His current book, "Blink," examines "thinking without thinking"--how people make judgments in an instant, ones that frequently stand up better than decisions made with far more research. Or, as Gladwell described it: making "high-stakes decisions under informational uncertainty."

Core to what it means to be successful," Gladwell said, is a quality the French call "coup d'oeil"--the ability to size up a situation at a glance and unconsciously make the right decisions and act on them. This ability comes from working through similar situations hundreds of times, developing an expert skill that frequently operates without explainable reasons.

Though his message isn't completely new (it has echos in phrases from "trust your instincts" to "use the Force"), Gladwell brings a depth of research on decision-making in dozens of specialties, including art, tennis, medicine and police work.

Gladwell spent much of his presentation relating the story of the Getty Museum and its staff's attempt to verify the authenticity of a "Kouros" (pictured here), a Greek statue of, potentially, great age and immense value. The museum eventually purchased the statue after spending months running a wide variety of tests, digging up as much information as could be obtained on the statue, its owners, its physical and artistic features, and more.

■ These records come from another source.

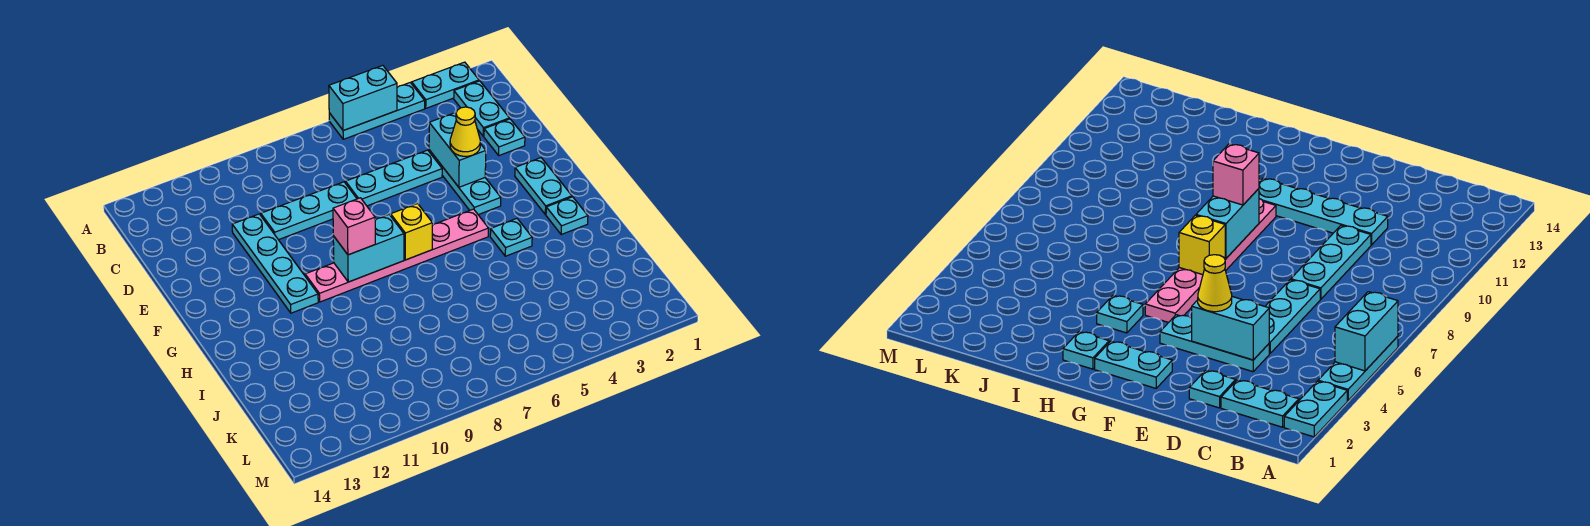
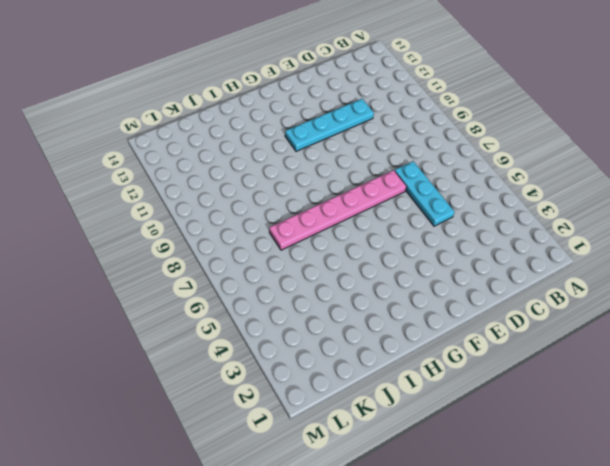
pink plate E7:J7 level 1 -> pink plate G5:G10 level 1
none -> cyan plate A2:A3 level 1
none -> cyan plate A4:A6 level 1
none -> cyan plate B2:C2 level 1

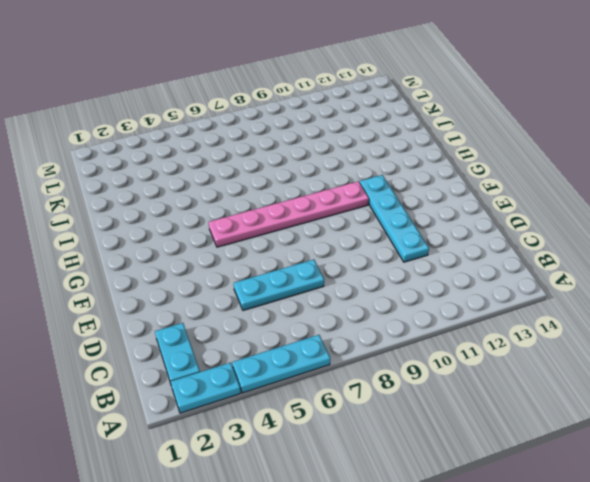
none -> cyan plate D2 level 1
none -> cyan plate D4:F4 level 1
none -> cyan plate D8:D10 level 1

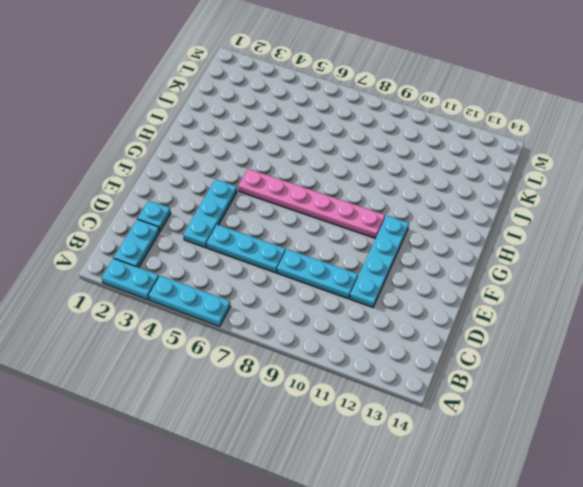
none -> cyan plate F2:G2 level 1
none -> cyan plate H2 level 1
none -> cyan plate H4 level 1

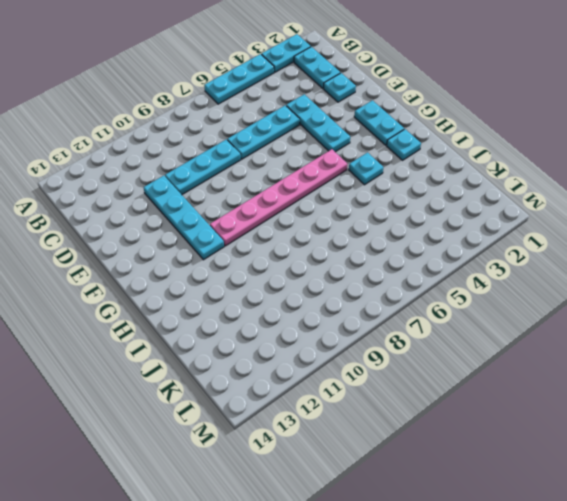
none -> cyan brick A5:A6 level 2
none -> cyan brick D4:E4 level 2
none -> yellow brick G7 level 2

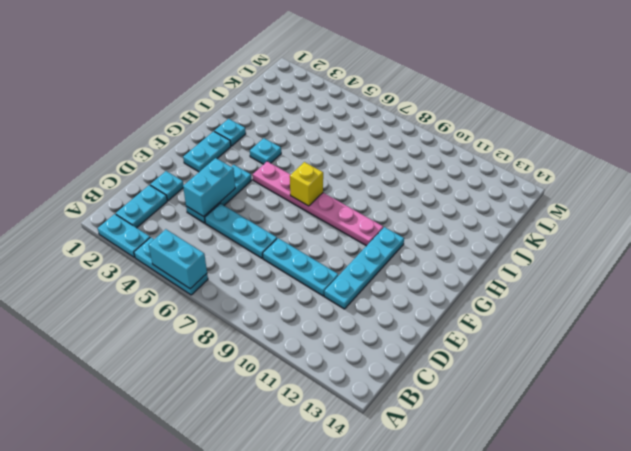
none -> cyan brick G8:G9 level 2
none -> yellow cone E4 level 3
none -> pink brick G9 level 3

But their judgment was wrong. In showing the statue to independent art experts in America and Greece, including former Metropolitan Museum director Thomas Hoving, the outside experts were uniformly struck with the certainty that the statue was a modern forgery.

How did they know something was wrong? Consciously, the experts had no idea. But they had spent a lifetime evaluating art and, as Gladwell described it, compared the statue "to the unconscious database of art in their heads." The Getty experts had let their emotions, and the sea of data they'd collected, overwhelm evidence that should have been right before their eyes.

Gladwell related a number of additional examples that "run contrary to our expectations about the world of information":

  • Famed tennis coach Vic Braden spent years training champions and asking them about their on-court decision-making. He eventually came to the conclusion that "there's nothing to be learned about tennis by talking to tennis pros," according to Gladwell. Like other athletes, they simply don't know how they do some of the things they do best.

  • Police in life-and-death situations make better decisions when they're alone than they do in situations with other officers present. "Cops in groups do dumb things...just like all young men do dumb thing when they're in big groups," Gladwell noted. The move to single-officer squad cars is a reflection of this basic idea.

  • Emergency room doctors, tasked with evaluating patients' chest pains, learned that focusing on a few key symptoms produced far more reliable and timely results than running a wide variety of tests. "Decision-making thrives on frugality and simplicity," Gladwell concluded.

    While our instincts tell us it's always better to bring in as much information as possible before making a decision, "adding marginal information has real costs," Gladwell said. Decision makers, he added, need to respect the value of their expertise and promote the kind of good judgment needed to help their businesses succeed.